### WHAT THE TASK REQUIRES
Would you please return the lines of the material that contain the word "dataset"?
*** Begin section ***
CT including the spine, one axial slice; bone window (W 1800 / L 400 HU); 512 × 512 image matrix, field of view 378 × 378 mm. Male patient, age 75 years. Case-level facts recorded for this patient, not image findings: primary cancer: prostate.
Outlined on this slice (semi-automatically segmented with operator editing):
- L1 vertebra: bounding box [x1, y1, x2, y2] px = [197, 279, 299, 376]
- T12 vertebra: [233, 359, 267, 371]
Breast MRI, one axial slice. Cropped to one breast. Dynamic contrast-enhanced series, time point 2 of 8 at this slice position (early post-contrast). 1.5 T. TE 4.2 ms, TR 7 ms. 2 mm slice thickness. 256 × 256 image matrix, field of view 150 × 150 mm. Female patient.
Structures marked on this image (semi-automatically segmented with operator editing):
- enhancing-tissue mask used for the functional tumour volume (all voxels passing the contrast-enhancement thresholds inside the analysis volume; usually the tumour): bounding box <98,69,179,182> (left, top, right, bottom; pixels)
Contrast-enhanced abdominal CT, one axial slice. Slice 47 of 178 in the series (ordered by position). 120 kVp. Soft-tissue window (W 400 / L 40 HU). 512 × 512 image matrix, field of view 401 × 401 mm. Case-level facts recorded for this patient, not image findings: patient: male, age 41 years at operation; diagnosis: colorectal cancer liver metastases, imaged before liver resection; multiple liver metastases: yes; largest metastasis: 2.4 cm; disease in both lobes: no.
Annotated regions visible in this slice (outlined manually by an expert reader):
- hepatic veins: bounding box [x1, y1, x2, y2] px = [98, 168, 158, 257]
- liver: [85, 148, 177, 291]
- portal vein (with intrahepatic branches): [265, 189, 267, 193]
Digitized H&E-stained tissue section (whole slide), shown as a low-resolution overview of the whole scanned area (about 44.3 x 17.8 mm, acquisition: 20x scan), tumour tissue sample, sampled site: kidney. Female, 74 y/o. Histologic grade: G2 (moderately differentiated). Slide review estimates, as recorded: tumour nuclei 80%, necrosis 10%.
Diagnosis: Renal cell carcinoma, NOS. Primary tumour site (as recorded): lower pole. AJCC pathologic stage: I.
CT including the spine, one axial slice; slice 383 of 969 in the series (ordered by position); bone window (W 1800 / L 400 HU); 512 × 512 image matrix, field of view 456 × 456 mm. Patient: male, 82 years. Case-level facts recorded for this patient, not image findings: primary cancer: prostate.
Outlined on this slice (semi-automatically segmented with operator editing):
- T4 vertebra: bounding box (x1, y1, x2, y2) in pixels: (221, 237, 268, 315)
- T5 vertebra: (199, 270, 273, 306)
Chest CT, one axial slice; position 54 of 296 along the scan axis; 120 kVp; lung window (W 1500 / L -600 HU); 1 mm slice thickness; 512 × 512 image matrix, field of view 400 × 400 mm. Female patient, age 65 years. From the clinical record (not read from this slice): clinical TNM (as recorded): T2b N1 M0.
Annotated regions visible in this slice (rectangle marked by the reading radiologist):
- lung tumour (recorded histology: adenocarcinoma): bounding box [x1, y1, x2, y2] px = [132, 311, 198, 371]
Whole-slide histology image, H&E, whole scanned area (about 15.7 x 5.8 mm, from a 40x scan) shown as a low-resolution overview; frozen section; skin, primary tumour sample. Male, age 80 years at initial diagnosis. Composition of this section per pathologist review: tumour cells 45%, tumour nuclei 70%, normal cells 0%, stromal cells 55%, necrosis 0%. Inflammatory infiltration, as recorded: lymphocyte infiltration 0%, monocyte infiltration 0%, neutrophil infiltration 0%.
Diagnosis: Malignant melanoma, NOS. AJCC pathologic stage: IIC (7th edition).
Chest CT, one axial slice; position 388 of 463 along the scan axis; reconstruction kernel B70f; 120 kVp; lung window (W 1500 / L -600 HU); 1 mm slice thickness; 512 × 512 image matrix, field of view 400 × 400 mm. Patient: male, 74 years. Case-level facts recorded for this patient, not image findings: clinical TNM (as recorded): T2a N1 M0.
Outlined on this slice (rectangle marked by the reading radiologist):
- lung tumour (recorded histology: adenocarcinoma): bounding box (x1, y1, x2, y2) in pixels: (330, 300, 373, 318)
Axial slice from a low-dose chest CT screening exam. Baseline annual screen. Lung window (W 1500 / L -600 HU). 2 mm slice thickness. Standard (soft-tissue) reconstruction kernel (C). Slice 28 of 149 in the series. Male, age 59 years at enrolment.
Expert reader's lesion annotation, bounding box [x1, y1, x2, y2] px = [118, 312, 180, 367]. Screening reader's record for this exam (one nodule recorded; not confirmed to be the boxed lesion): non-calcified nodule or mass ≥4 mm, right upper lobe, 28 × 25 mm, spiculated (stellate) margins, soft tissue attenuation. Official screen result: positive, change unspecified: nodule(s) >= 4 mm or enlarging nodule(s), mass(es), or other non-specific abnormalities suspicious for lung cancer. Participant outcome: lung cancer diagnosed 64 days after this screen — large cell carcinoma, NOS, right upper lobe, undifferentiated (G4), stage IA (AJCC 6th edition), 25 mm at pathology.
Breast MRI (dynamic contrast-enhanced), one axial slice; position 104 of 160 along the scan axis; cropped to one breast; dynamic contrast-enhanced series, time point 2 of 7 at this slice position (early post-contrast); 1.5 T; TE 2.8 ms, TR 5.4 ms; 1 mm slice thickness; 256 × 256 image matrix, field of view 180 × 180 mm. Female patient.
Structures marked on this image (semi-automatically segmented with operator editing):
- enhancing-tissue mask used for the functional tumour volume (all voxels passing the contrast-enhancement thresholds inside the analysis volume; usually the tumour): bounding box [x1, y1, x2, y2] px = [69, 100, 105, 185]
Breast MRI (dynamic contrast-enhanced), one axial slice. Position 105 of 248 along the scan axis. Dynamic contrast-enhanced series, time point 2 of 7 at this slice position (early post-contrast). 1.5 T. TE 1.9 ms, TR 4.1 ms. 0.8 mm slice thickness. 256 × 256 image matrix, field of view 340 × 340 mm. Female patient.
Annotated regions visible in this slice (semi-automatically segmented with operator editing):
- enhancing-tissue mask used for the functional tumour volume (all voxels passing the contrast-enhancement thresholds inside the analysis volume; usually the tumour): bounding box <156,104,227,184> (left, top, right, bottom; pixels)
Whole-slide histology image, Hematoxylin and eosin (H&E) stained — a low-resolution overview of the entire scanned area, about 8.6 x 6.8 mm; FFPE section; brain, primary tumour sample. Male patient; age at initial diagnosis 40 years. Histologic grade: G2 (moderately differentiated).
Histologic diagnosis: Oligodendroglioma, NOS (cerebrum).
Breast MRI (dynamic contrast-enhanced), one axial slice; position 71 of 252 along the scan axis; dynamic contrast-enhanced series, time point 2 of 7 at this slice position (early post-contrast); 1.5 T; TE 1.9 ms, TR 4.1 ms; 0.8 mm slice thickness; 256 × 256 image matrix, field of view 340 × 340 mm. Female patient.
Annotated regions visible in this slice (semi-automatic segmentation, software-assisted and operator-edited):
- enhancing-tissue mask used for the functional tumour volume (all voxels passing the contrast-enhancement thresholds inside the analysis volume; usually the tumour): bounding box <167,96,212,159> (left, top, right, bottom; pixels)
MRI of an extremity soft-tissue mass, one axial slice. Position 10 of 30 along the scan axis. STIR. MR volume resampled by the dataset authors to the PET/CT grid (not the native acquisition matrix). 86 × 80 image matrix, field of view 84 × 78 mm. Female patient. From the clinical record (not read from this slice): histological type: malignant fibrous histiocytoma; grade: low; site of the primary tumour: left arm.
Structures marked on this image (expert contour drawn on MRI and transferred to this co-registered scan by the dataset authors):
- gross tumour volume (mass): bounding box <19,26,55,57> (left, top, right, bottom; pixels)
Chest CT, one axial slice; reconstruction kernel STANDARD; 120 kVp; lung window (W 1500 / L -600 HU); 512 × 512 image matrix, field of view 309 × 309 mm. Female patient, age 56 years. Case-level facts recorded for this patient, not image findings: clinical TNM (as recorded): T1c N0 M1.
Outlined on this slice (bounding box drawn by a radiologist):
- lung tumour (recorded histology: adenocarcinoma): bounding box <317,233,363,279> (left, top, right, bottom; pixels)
*** End section ***
### RESPONSE TO THE EXERCISE
MRI of an extremity soft-tissue mass, one axial slice. Position 10 of 30 along the scan axis. STIR. MR volume resampled by the dataset authors to the PET/CT grid (not the native acquisition matrix). 86 × 80 image matrix, field of view 84 × 78 mm. Female patient. From the clinical record (not read from this slice): histological type: malignant fibrous histiocytoma; grade: low; site of the primary tumour: left arm.
Structures marked on this image (expert contour drawn on MRI and transferred to this co-registered scan by the dataset authors):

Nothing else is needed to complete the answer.